As a corollary to the secondary hypothesis, we noted with our first publication of our research that PolitiFact staffers could read our research and act to change future outcomes. That possibility does not concern us much, for if the bias in applying the "Pants on Fire" rating stabilizes near a more equitable level, it tends to support our interpretation of the data for PolitiFact's earlier years.
Are Democrats Telling the Truth More and More?
Though our research project focuses on the percentages of "Pants on Fire" ratings compared to the total number of statements PolitiFact views as false (making the number totals unimportant to the PoF bias research), we end up collecting data on the total number of false statements as a matter of course.

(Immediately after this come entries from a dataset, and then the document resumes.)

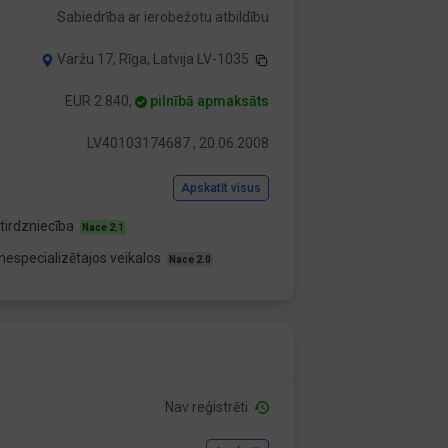
Sabiedrība ar ierobežotu atbildību
Varžu 17, Rīga, Latvija LV-1035
EUR 2 840,
pilnībā apmaksāts
LV40103174687 , 20.06.2008
Apskatīt visus
tirdzniecība
Nace 2.1
nespecializētajos veikalos
Nace 2.0
Nav reģistrēti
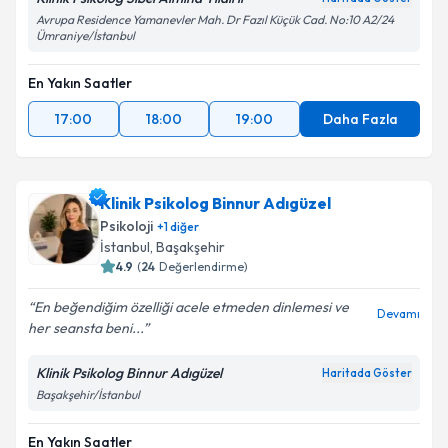
Avrupa Residence Yamanevler Mah. Dr Fazıl Küçük Cad. No:10 A2/24
Ümraniye/İstanbul
En Yakın Saatler
17:00
18:00
19:00
Daha Fazla
Klinik Psikolog Binnur Adıgüzel
Psikoloji
+
1
diğer
İstanbul
, Başakşehir
4.9
(
24
Değerlendirme)
En beğendiğim özelliği acele etmeden dinlemesi ve
Devamı
her seansta beni...
Klinik Psikolog Binnur Adıgüzel
Haritada Göster
Başakşehir/İstanbul
En Yakın Saatler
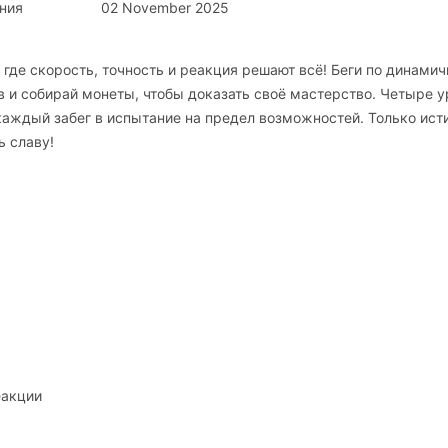
ния
02 November 2025
 где скорость, точность и реакция решают всё! Беги по динами
в и собирай монеты, чтобы доказать своё мастерство. Четыре у
аждый забег в испытание на предел возможностей. Только ист
ь славу!
еакции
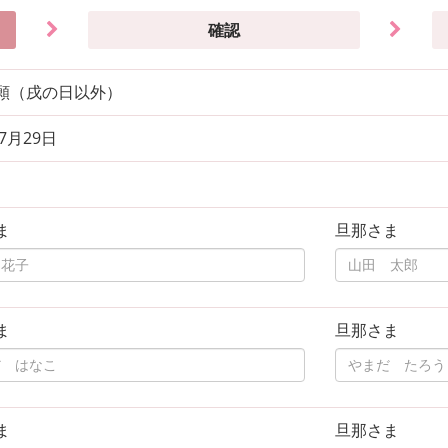
確認
願（戌の日以外）
年7月29日
ま
旦那さま
ま
旦那さま
ま
旦那さま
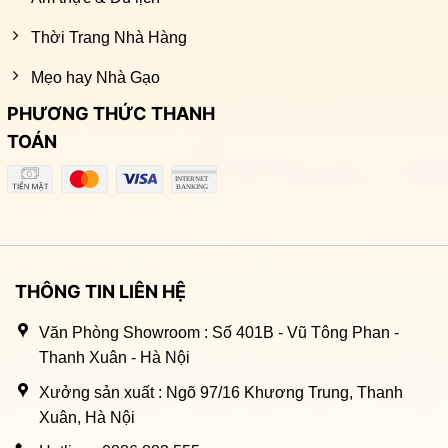
Thời Trang Nhà Hàng
Mẹo hay Nhà Gạo
PHƯƠNG THỨC THANH
TOÁN
THÔNG TIN LIÊN HỆ
Văn Phòng Showroom : Số 401B - Vũ Tông Phan -
Thanh Xuân - Hà Nội
Xưởng sản xuất : Ngõ 97/16 Khương Trung, Thanh
Xuân, Hà Nội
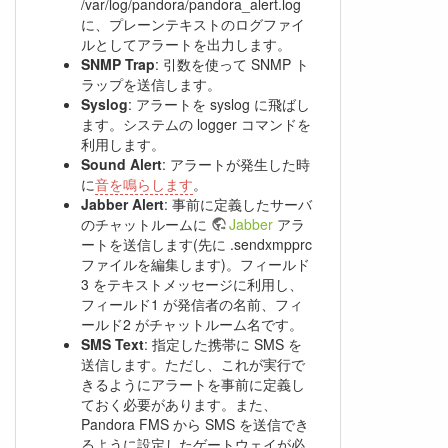
/var/log/pandora/pandora_alert.log
に、プレーンテキストのログファイ
ルとしてアラートを出力します。
SNMP Trap
: 引数を使って SNMP ト
ラップを送信します。
Syslog
: アラートを syslog に飛ばし
ます。システムの logger コマンドを
利用します。
Sound Alert
: アラートが発生した時
に
音を鳴らします
。
Jabber Alert
: 事前に定義したサーバ
のチャットルームに
Jabber
アラ
ートを送信します(先に .sendxmpprc
ファイルを編集します)。フィールド
3 をテキストメッセージに利用し、
フィールド1 が発信者の名前、フィ
ールド2 がチャットルーム名です。
SMS Text
: 指定した携帯に SMS を
送信します。ただし、これが実行で
きるようにアラートを事前に定義し
ておく必要があります。また、
Pandora FMS から SMS を送信でき
るように設定したゲートウェイが必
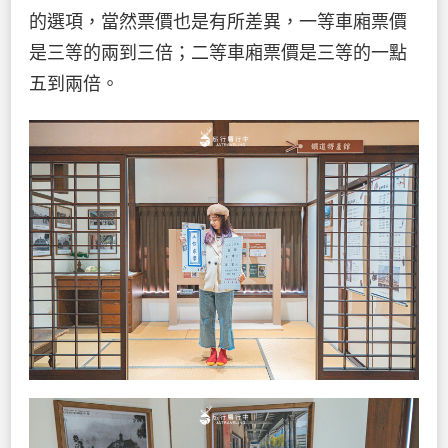
的選項，當然票價也是有所差異，一等車廂票價
是三等的兩到三倍；二等車廂票價是三等的一點
五到兩倍。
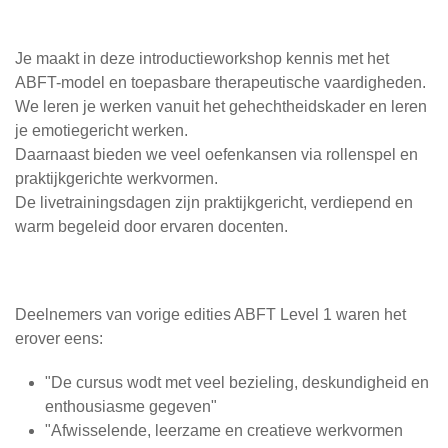
Je maakt in deze introductieworkshop kennis met het
ABFT-model en toepasbare therapeutische vaardigheden.
We leren je werken vanuit het gehechtheidskader en leren
je emotiegericht werken.
Daarnaast bieden we veel oefenkansen via rollenspel en
praktijkgerichte werkvormen.
De livetrainingsdagen zijn praktijkgericht, verdiepend en
warm begeleid door ervaren docenten.
Deelnemers van vorige edities ABFT Level 1 waren het
erover eens:
"De cursus wodt met veel bezieling, deskundigheid en
enthousiasme gegeven"
"Afwisselende, leerzame en creatieve werkvormen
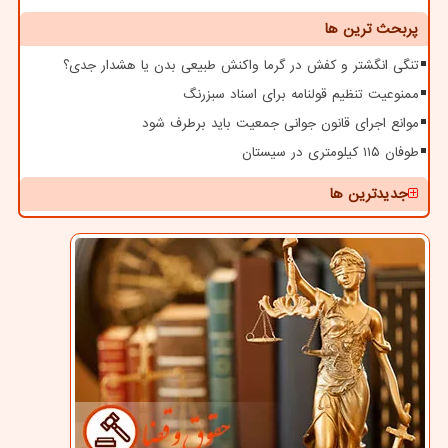
پربحث ترین ها
تنگی انگشتر و کفش در گرما واکنش طبیعی بدن یا هشدار جدی؟
ممنوعیت تنظیم قولنامه برای اسناد سبزرنگ
موانع اجرای قانون جوانی جمعیت باید برطرف شود
طوفان ۱۱۵ کیلومتری در سیستان
جدیدترین ها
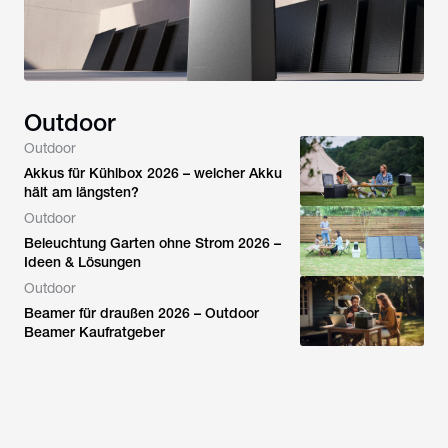
Outdoor
Outdoor
Akkus für Kühlbox 2026 – welcher Akku
hält am längsten?
Outdoor
Beleuchtung Garten ohne Strom 2026 –
Ideen & Lösungen
Outdoor
Beamer für draußen 2026 – Outdoor
Beamer Kaufratgeber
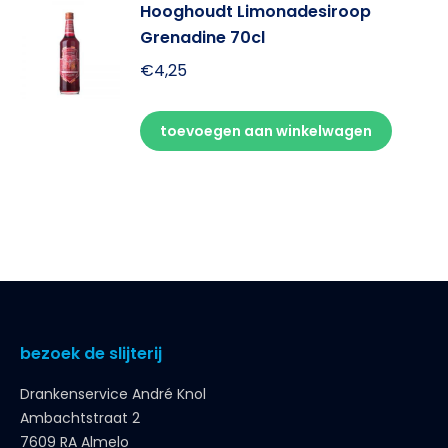
Hooghoudt Limonadesiroop
Grenadine 70cl
€
4,25
toevoegen aan winkelwagen
bezoek de slijterij
Drankenservice André Knol
Ambachtstraat 2
7609 RA Almelo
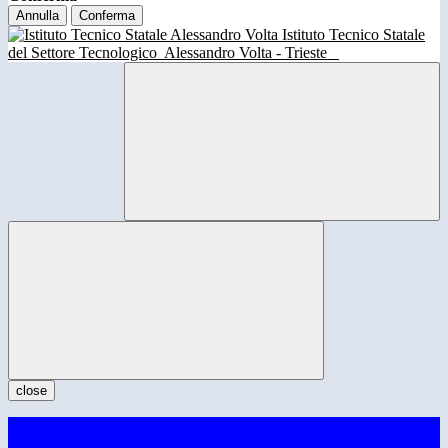
Annulla
Conferma
Istituto Tecnico Statale
del Settore Tecnologico
Alessandro Volta - Trieste
close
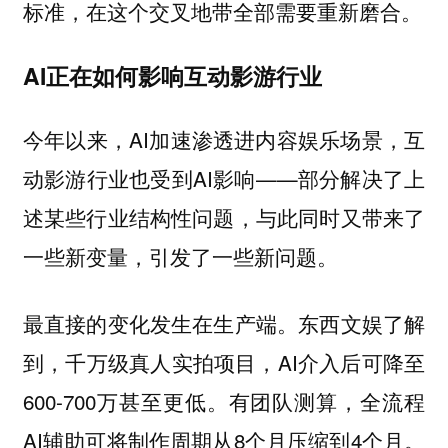
标准，在这个交叉地带全部需要重新磨合。
AI正在如何影响互动影游行业
今年以来，AI加速渗透进内容娱乐场景，互
动影游行业也受到AI影响——部分解决了上
述某些行业结构性问题，与此同时又带来了
一些新变量，引发了一些新问题。
最直接的变化发生在生产端。东西文娱了解
到，千万级真人实拍项目，AI介入后可降至
600-700万甚至更低。有团队测算，全流程
AI辅助可将制作周期从8个月压缩到4个月。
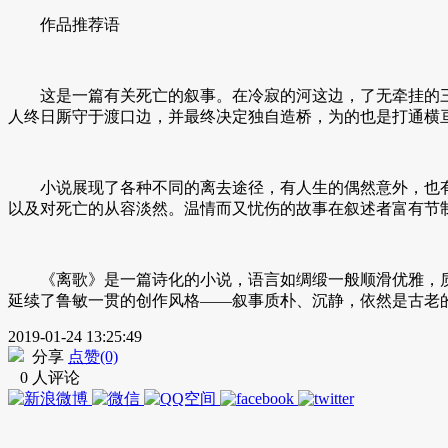
作品推荐语
这是一篇有关死亡的叙事。在冷寂的河这边，了无牵挂的三
人终日厮守于渡口边，并最终决定独自造桥，为的也是打通横
小说展现了各种不同的离去途径，有人生的偶然意外，也有
以及对死亡的从容淡然。温情而又忧伤的故事在叙述者富有节
《离歌》是一篇诗化的小说，语言如绸缎一般顺滑优雅，质
延续了鲁敏一贯的创作风格——叙事质朴、沉静，依然是古老
2019-01-24 13:25:49
分享
点赞(0)
0 人评论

Those data do appear to tell an interesting story: PolitiFact National seems to have increasing difficulty in rating Democrats' statements false.
Note that we sift the PolitiFact ratings to obtain the data most likely to accurately measure bias. We're talking about the "Group A" data described in our first research paper, which consists of ratings of party candidates, elected officeholders, partisan appointees or party organizations. We exclude statements obviously attacking members of one's own party. Still, the shrinking number of false statements for Democrats stands out:
|
(Numbers exclude party-on-party claims, as where a Democrat attacks another Democrat) |
PolitiFact had little difficulty finding false statements from Democrats over its first three years. The low mark during those first three years was 18, when PolitiFact only operated for about half the year. Since that first year the number has declined or stayed even every year save for one. The number of false statements from Democrats skyrocketed from 20 all the way up to 23 in 2011 before resuming its decline.
Why is PolitiFact only finding half the false statements per year it found over the first three years? What explains that decline? Are Democrats edging closer to the truth on the whole?
Just once per month, on average, PolitiFact was able to catch a full-fledged partisan Democrat telling a falsehood in 2015?
We doubt Democrats have significantly changed their approach to political speech. We think the explanation has to do with the fact checkers buying the idea that failing to let their bias lead them (they don't see it as bias) results in a "
false equivalence" in fact checking. PolitiFact produces results consistent with what we should expect from left-leaning fact checkers.